The last decade, and in particular the period since late 2018, have been particularly eventful for the Serbian incumbent. Back in 2011, the government rejected a bid of €1.1 billion from Telekom Austria for a 51% stake in the company, and four years later it again called off its privatisation after receiving bids from several parties including the fund Apollo.
Although speculation about a sale continued for some time afterwards, a major shift took place two years ago when the government – the Serbian state remains the company’s main shareholder – decided to make Telekom Srbija a major player in the Balkan region. As well as acquiring several operators including Kopernikus Technology, Telemark, Radijus vector and AVcom in its home market, the telco went on to also buy Blicnet and Telrad Net in Bosnia through its local subsidiary M-Tel as well as target Ipko in Kosovo. It was at one stage also linked with Telekom Albania and Bulgaria’s Vivacom.

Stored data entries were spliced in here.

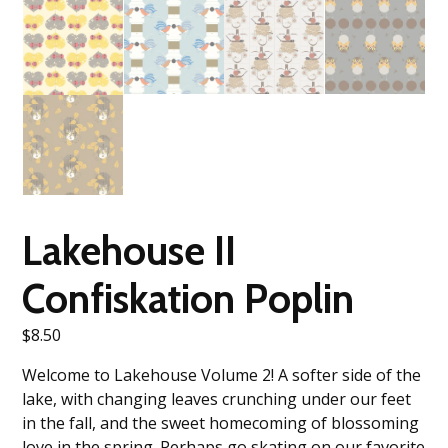
Lakehouse II
Confiskation Poplin
$
8.50
Welcome to Lakehouse Volume 2! A softer side of the
lake, with changing leaves crunching under our feet
in the fall, and the sweet homecoming of blossoming
love in the spring. Perhaps go skating on our favorite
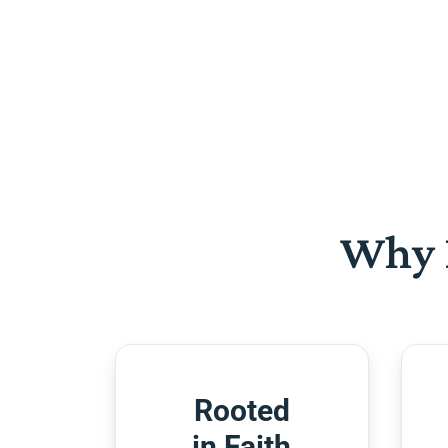
Why 
Rooted
in Faith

While Telekom Srbija’s “million plus strategy” has certainly yielded results – the company expects to have up to 3 million internet and TV users by the end of this year and to be worth up to €4 billion by 2023 – there is another side to its success story. It remains in a bitter dispute with Serbia Broadband (SBB) and its owner United Group that got particularly nasty at the start of this year in a so-called ‘cable war’ about the carriage of United’s channels on Telekom Srbija’s networks. Both sides continue to spar and in August the telco decided to sue United Group for allegedly running a negative campaign against it for the last two years.
In the same month, the VP of the opposition People’s Party Miroslav Aleksic filed a complaint against Telekom Srbija for what was termed the illegal acquisition of several cable operators. Effectively, the telco stands accused of squandering public money by overpaying for its purchases – something that it has denied.
Expect this story to run for some time to come.